# Sky problems...?



## aerialplug (Oct 20, 2000)

I know this isn't directly a TiVo problem but it seriously affects my TiVo viewing experience, so I was wondering if anyone knew if have Sky made any software changes to digiboxes in the last week or so? 

I ask because my Sky box has crashed half way through programmes for the first time in over a year and a half, twice tonight. I only bring this up because I've seen a similar question asked in another forum earlier on this afternoon too...

The first crash lost me Deal Or No Deal about 5 minutes into the recording. No "big deal" though as E4 also showed it and I caught that. 

It happened again just now during My Name is Earl. I'm not so fortunate in this one as I've lost the rest programme about 8 minutes in as I wasn't paying that much attention to the little LED on my Sky box opting to allow TiVo to do it's usual thing...

As this has happened before, I'm now dreading 2-3 months of multiple lost programmes, with Sky denying there's a problem before the next software upgrade magically solving the issue...

It's an early Pace 1.3.27 receiver, Current OS=1.2S4FE, EPG version=3.4.4b


----------



## steveroe (Oct 29, 2002)

aerialplug said:


> It happened again just now during My Name is Earl. I'm not so fortunate in this one as I've lost the rest programme about 8 minutes in as I wasn't paying that much attention to the little LED on my Sky box opting to allow TiVo to do it's usual thing...


Mine has just done the exact same thing, crashed just as Joy threw something at Earl. I just happened to notice that the power light was red.

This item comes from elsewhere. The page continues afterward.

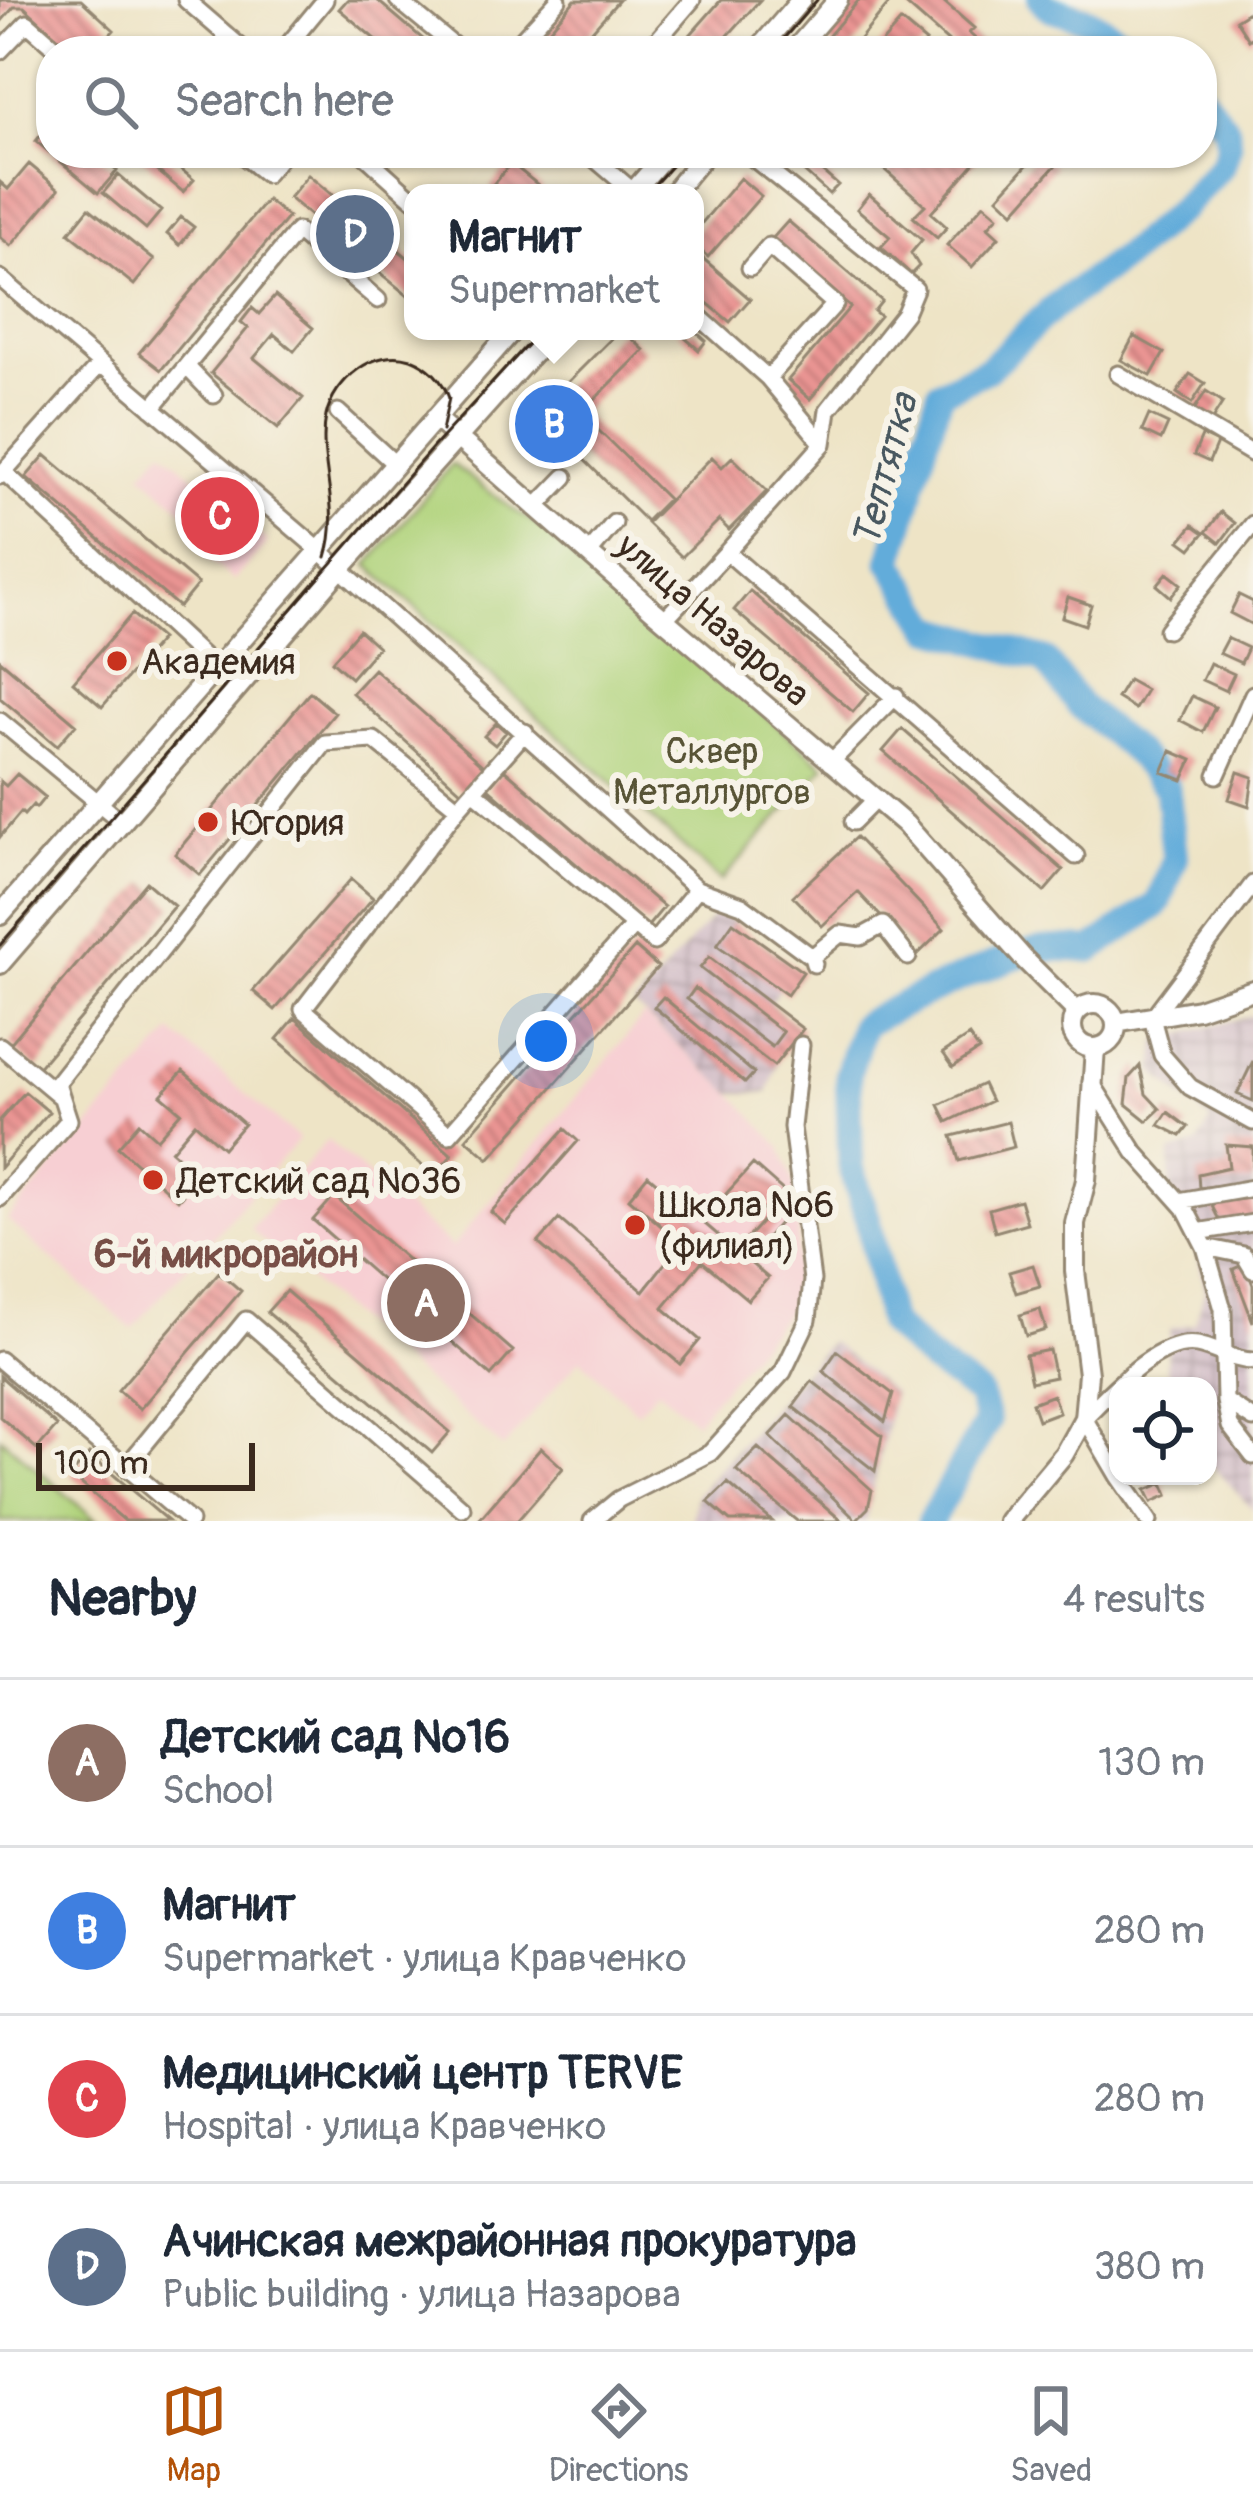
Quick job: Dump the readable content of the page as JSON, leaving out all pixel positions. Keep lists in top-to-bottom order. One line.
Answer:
{"streets":{"main road":["улица Назарова"]},"districts":["6-й микрорайон"],"water":["Тептятка"],"parks":["Сквер Металлургов"],"places":["Академия","Югория","Детский сад №36","Школа №6 (филиал)"],"scale_bar":"100 m","page":{"search":"Search here","popup":["Магнит","Supermarket"],"pins":["D","B","C","A"],"scale":"100 m","heading":["Nearby","4 results"],"list":[{"mark":"A","name":"Детский сад №16","note":"School","value":"130 m"},{"mark":"B","name":"Магнит","note":"Supermarket · улица Кравченко","value":"280 m"},{"mark":"C","name":"Медицинский центр TERVE","note":"Hospital · улица Кравченко","value":"280 m"},{"mark":"D","name":"Ачинская межрайонная прокуратура","note":"Public building · улица Назарова","value":"380 m"}],"nav":["Map","Directions","Saved"]}}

Surely not a coincidence...


----------



## 6022tivo (Oct 29, 2002)

I did read a day or two about a chaps amstrad (I think) going into standby. He called Sky and was told a recent update is causing this.. It was a thread on UK TiVo forum,

http://www.tivocommunity.com/tivo-vb/showthread.php?t=301154


----------



## aerialplug (Oct 20, 2000)

6022tivo said:


> I did read a day or two about a chaps amstrad (I think) going into standby. He called Sky and was told a recent update is causing this.. It was a thread on UK TiVo forum,
> 
> http://www.tivocommunity.com/tivo-vb/showthread.php?t=301154


Ah, that's where I read it!

It's not exactly good isn't it, whenever a new software release is brought out that the recievers suddenly become more unstable..? Surely a software release is supposed to fix problems, not create them...


----------



## OzSat (Feb 15, 2001)

Not had any reset problems with my Pace.


----------



## iankb (Oct 9, 2000)

I find that whenever Sky perform an update, my digibox becomes unstable until I next power-cycle it. After that, it's just back to the occasional lockup.


----------



## randap (Jan 21, 2003)

My Panasonic seems OK, but my Sky+ box obviously rebooted and stayed in standby mode.


----------



## wonderboy (May 27, 2003)

My panasonic also switched itself off in "my name is Earl" at the exact same moment. I ordered a new didgiboxearlier in the week because I thought mine was broken, but I'd say this is a more serious problem....


----------



## TonyStoke (May 31, 2006)

My Pace digibox has been turning to standby every night this week.

I've just spoken to sky, who have advised me to do a firced software update on the digibox. 

Hope it sorts the problem out, as I'm going to be away for a week soon, and don't want to come home to an empty TiVo!!


----------



## tray (Jul 11, 2005)

Mine too I didn't get a whole load of stuff including My Name is Earl - and I was away - I'm looking at the code 20016 option - (whatever that is) thread is to force the digibox back on.


----------